The effect of NSAIDs and a COX-2 specific inhibitor on Helicobacter pylori-induced PGE2 and HGF in human gastric fibroblasts

Abstract

Background: There is compelling evidence for the pivotal role of Helicobacter pylori in the pathogenesis of gastrointestinal ulcer disease. However, despite the bacterium's toxicity, the majority of H. pylori infections are not accompanied by gastric ulcers. This implies the existence of a host mechanism offsetting H. pylori toxicity.

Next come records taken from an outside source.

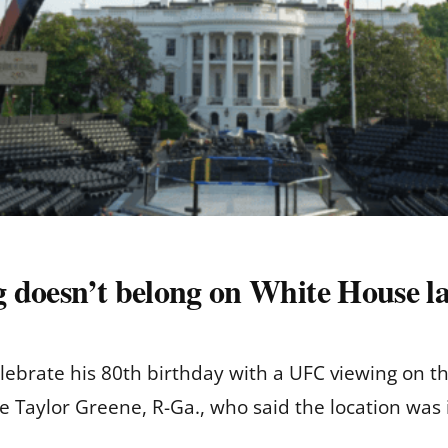
 doesn’t belong on White House l
lebrate his 80th birthday with a UFC viewing on 
e Taylor Greene, R-Ga., who said the location was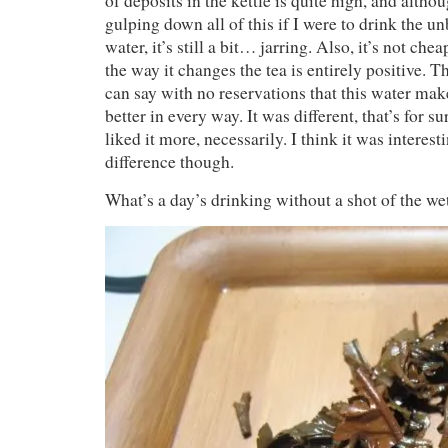
of deposits in the kettle is quite high, and alth
gulping down all of this if I were to drink the un
water, it’s still a bit… jarring. Also, it’s not ch
the way it changes the tea is entirely positive. Th
can say with no reservations that this water ma
better in every way. It was different, that’s for su
liked it more, necessarily. I think it was interest
difference though.
What’s a day’s drinking without a shot of the we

Aims: To evaluate gastric fibroblasts' expression of hepatocyte growth factor (HGF), which is known to facilitate gastric ulcer healing, in the presence of H. pylori; to compare the effect on H. pylori-induced HGF expression of a COX-2 selective inhibitor with that of nonselective nonsteroidal anti-inflammatory drugs (NSAIDs). Methods: Human gastric fibroblasts were cultured from human gastric mucosa obtained at surgery. Prostaglandin E2 (PGE2) and HGF were measured by EIA. The expression of COX-2 mRNA was assessed by the TaqMan quantitative RT-PCR system. Results: H. pylori increased PGE2 release in fibroblasts. H. pylori induced expression of COX-2 mRNA, which indicates that PG induction by H. pylori is through COX-2. Sulindac sulphide, etodolac and NS 398 all inhibited H. pylori-induced PGE2 release to the same extent. These agents also inhibited H. pylori induced HGF release. Conclusion: Gastric fibroblasts produce PG and HGF in response to the presence of H. pylori, which may be considered part of the human body's defensive reaction to H. pylori toxicity. This defensive mechanism is inhibited not only by COX-2 nonselective NSAIDs but also by a COX-2 selective inhibitor. These findings indicate the importance of COX-2 in chronic H. pylori infection.